担任の女教師が授業中に鞭でぶってくるけど普通に痛いしやめてほしい話

和橋

担任の女教師が授業中に鞭で打ってくるんだが普通に痛いのでやめてほしい。

 突然だが、この俺、菊池純には好きな人が居る。

 その好意を向ける相手。それは、俺のクラスの担任の教師、小川美奈先生だ。

 俺は小川先生が大好きだ。誰がなんと言おうと大好きだ。先生の授業の時だけは寝ずに真面目に授業を受けているくらいだ。

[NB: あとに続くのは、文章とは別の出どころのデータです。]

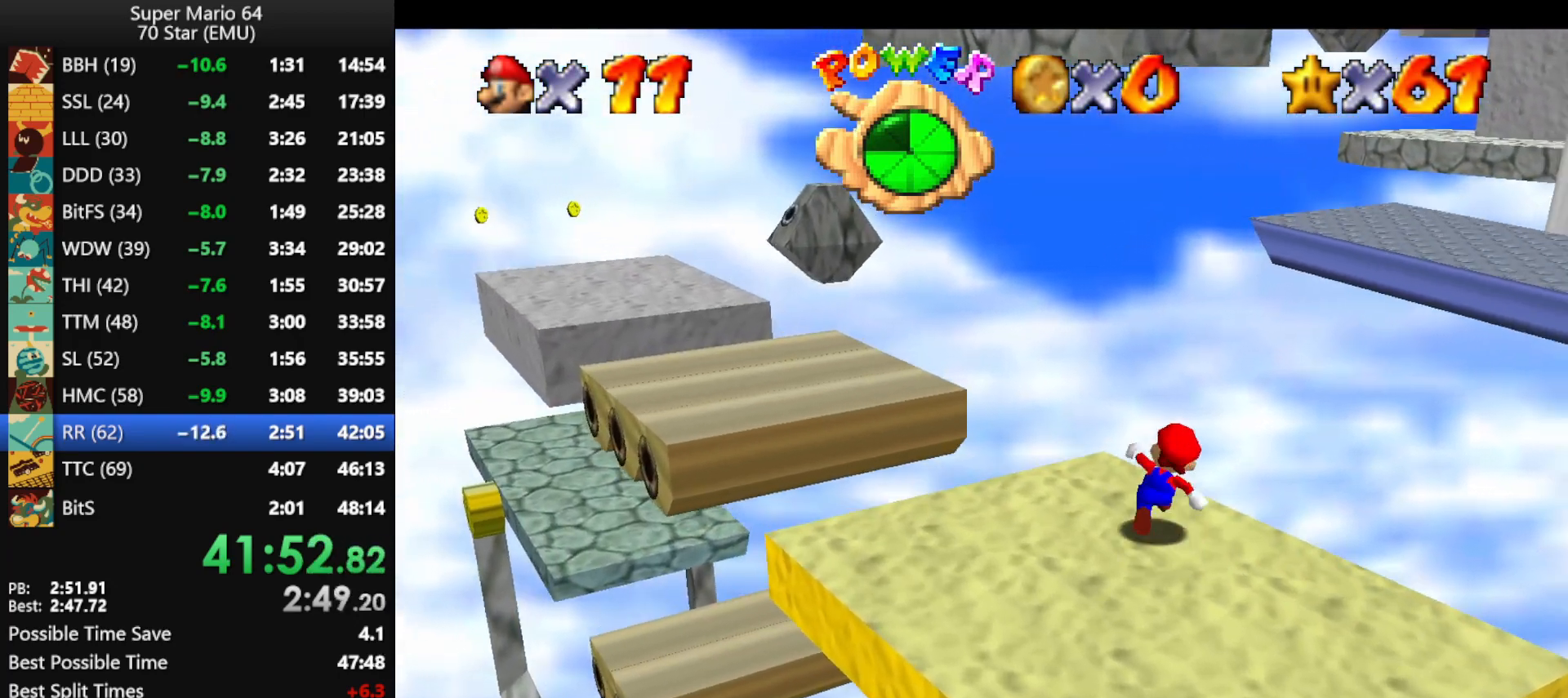
{"buttons": ["A", "Z"], "left_stick": "up-right", "events": [[133, "Z", "down"], [200, "A", "down"], [267, "left_stick", "up-right"]]}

 しかし、最近困ったことが起きた。その困ったこととは……


 バチッ

「痛ってぇ! なんで鞭なんかで叩いてくるんですか!?」

「だって、菊池君最近、授業の時いっつも寝てるんでしょ?」

「うぐっ。で、でも俺小川先生の授業では寝たことないですよね!? それなのになんで俺だけこんなごっつい鞭で叩かれなくちゃいけないんですか!?」

「だって、職員会議で決まったことだから……ごめんねっ」

 いや、教師しっかりしろ。てか誰か止めろ。

 と、そんなことを考えいるうちにまたもや、

 バチッ

「痛ってえ! 先生! さすがに痛いですって!? てかこれ普通に体罰じゃないんすか!?」

「え? 違うよ? だって体罰って、「体」で「罰する」って意味で体罰じゃん? 例えばー、そうそう! ビンタとか!」

「あー、自分の体の一部で叩くことが体罰だから鞭で叩くのは体罰じゃないのかぁ…‥そうかそうか」

「そうなんですっ!」

「ってそんなこと信じるわけないでsy」

 バチッ

 今日三度目の豪快な鞭の音が鳴る。

「グファッ!!」

「次また喋ったら鞭が飛んでくるからね!」

 小川先生はいつもよりも顔を輝かせ、まるで天使のような笑みを浮かべている。やっている事は悪魔的なのだが。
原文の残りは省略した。